Elli Reichert

Wohlfahrt – Wirtschaft – Caritas

Der Fürsorgewissenschaftler Heinrich Weber
(1888-1946)

Rezension


Weber war seiner Zeit weit voraus

Heinrich Weber war seit den Anfangsjahren der Weimarer Republik nicht nur Diözesan-Caritasdirektor von Münster, sondern auch als Nachfolger von Franz Hitze Ordinarius für Fürsorgewesen und Gesellschaftslehre an der rechts- und staatswissenschaftlichen Fakultät der dortigen Universität - mit gleichzeitiger Lehrverpflichtung an der katholisch-theologischen Fakultät. Als kenntnisreicher Grenzgänger zwischen Wirtschaftswissenschaften und Theologie war er ein Vordenker einer modernen Caritas- und Fürsorgewissenschaft, zugleich aber auch ein von überkonfessioneller Offenheit geprägter Netzwerker der praktischen Caritasarbeit. 1935 zwangsweise nach Breslau versetzt, überlebte er den Krieg nur kurz und geriet bald ebenso wie sein wissenschaftlicher Ansatz in Vergessenheit.

Nachdem Manfred Hermanns bereits 1998 eine bis heute wichtige Biografie über Weber vorgelegt und damit seine Persönlichkeit und Lebensleistung wieder ans Licht gehoben hat, unternimmt es jetzt die evangelische Sozialpädagogin und Theologin Elli Reichert in ihrer erziehungswissenschaftlichen Dissertation dem bisherigen Stand der Forschung weitere Facetten hinzuzufügen. Die Verfasserin wählt einen stark systematischen Zugriff und konzentriert sich auf Webers Beitrag zu einer Wissenschaftsgeschichte der Caritas.

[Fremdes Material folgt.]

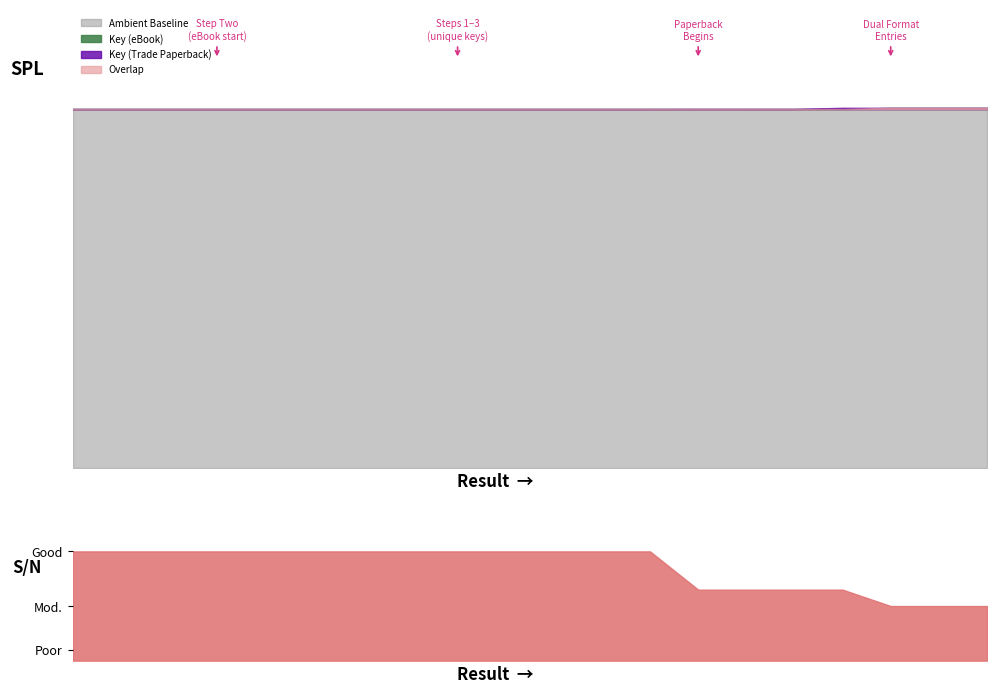

Is the value of Key (eBook) at 13 greater than the value of Key (Trade Paperback) at 10?

Yes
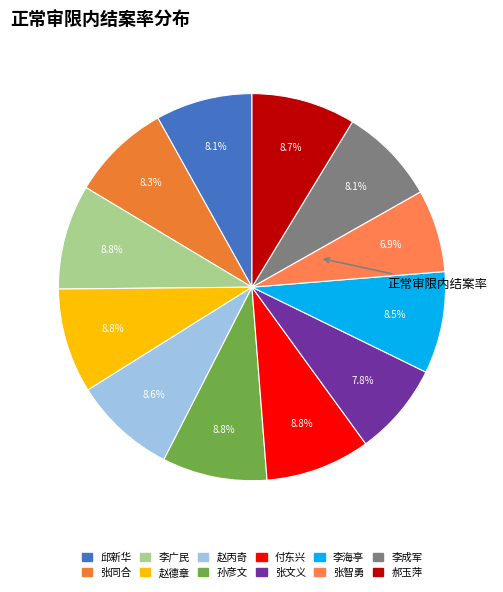

How many segments does this pie chart have?

12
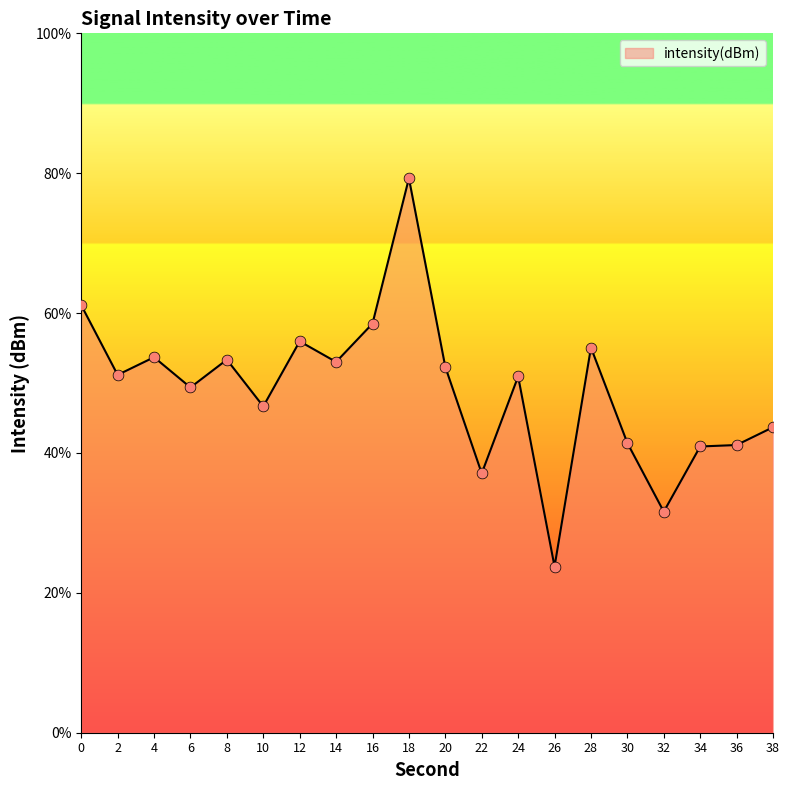

What is the change in value from 14 to 28?

+2.1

Weber war demnach in manchen Punkten seiner Zeit weit voraus: Er erwies sich als Verfechter einer sozialen Ausbildung im Theologiestudium und führte schon früh Frauen zu staatswissenschaftlichen Promotionen.

Hervorhebenswert ist auch der umfangreiche Anhang des Buches, der unter anderem die Themenliste der von Weber betreuten Dissertationen und seine weit gespannten Herausgeberschaften dokumentiert.